Asked by a friend to meet a contractor to give his opinion if the contractor should be hired for mold remediation, Brown said that the contractor had neither insurance or a prepared contract for a customer to sign. “To add insult to injury, he wanted 50 percent up front (a sum of $10,000) to get started. Obviously, I asked him to leave and advised my friends to seek someone or some company that was reputable,” Brown said.
Brown listed his basics for hiring a contractor:
a) Liability Insurance: Your contractor must have liability insurance naming you “As Additionally Insured” on the written policy.
b) Workmen’s Compensation: If he has any employees, he must furnish you with a Work Comp. Certificate.
c) Contract: A document that will not only specify the work that is to be provided, but will also specify how long the project will take to complete, with a date of completion. The contract should also have the terms of the warrantee included, which will define the warrantee on the material as well as warrantee of the labor provided. The contract should also include a payment schedule that offers a deposit (typically 20 to 25 percent) and proceeds with further payments as work progresses, culminating into the final payment upon substantial completion and or inspection by the local building department.

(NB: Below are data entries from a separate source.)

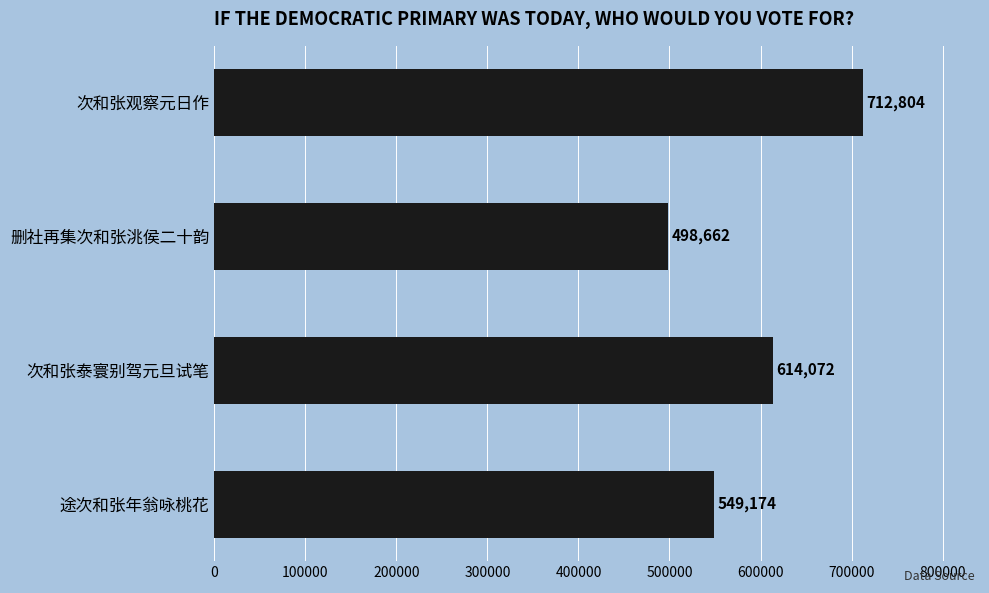

What is the ratio of the value at 次和张泰寰别驾元旦试笔 to the value at 途次和张年翁咏桃花?

1.1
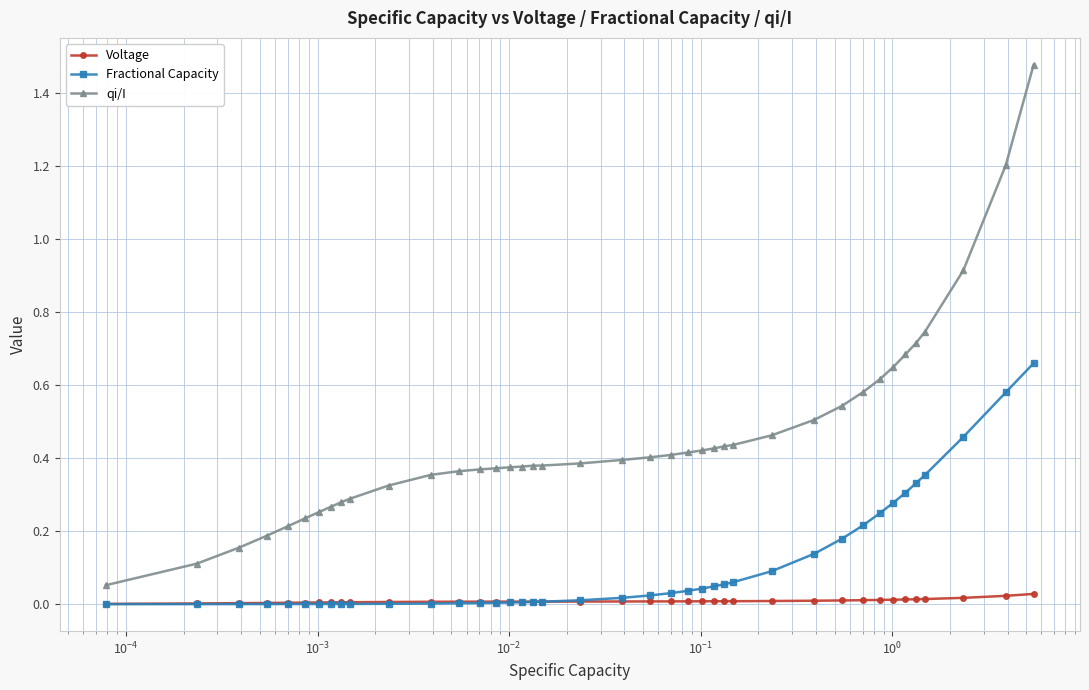

List the series in order of their overall mean, lowest first.

Voltage, Fractional Capacity, qi/I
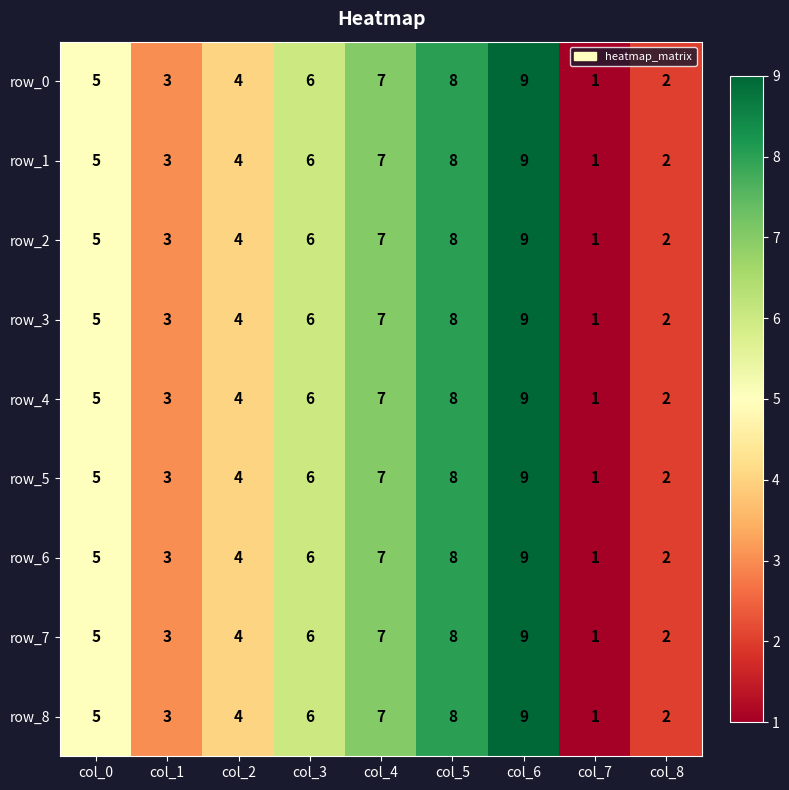

Rank the categories by row_3 value from highest to lowest.

col_6, col_5, col_4, col_3, col_0, col_2, col_1, col_8, col_7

d) Licensing: Almost every tradesman that will enter your home is required to have some type of license, whether through the county, town and or village. A call to your local building department will clarify this issue.
e) References: It truly amazes me that people are so desperate to get anyone in their home that they don’t even think to ask for at least three references of local people that have used the person or company for similar work. When I asked my friend’s potential contractor for a couple of references, he could not, though he stumbled about for a minute or two to think of one that would give him a good referral. A call to Nassau County Office of Consumer Affairs at (516) 571-2600 is also advisable to see if there are any issues with the contractor, whether carpenter, plumber or electrician. Consumer Affairs will also let you know if in fact the person is licensed and if there are any complaints.
“I know everyone is anxious to get back to their lives, but caution should be taken to ensure that you and your families are physically and financially safe and not placed in a worse position,” Brown said. “There are many great trades people out there, but unfortunately, there are many bad guys as well, looking to take advantage of the desperate.”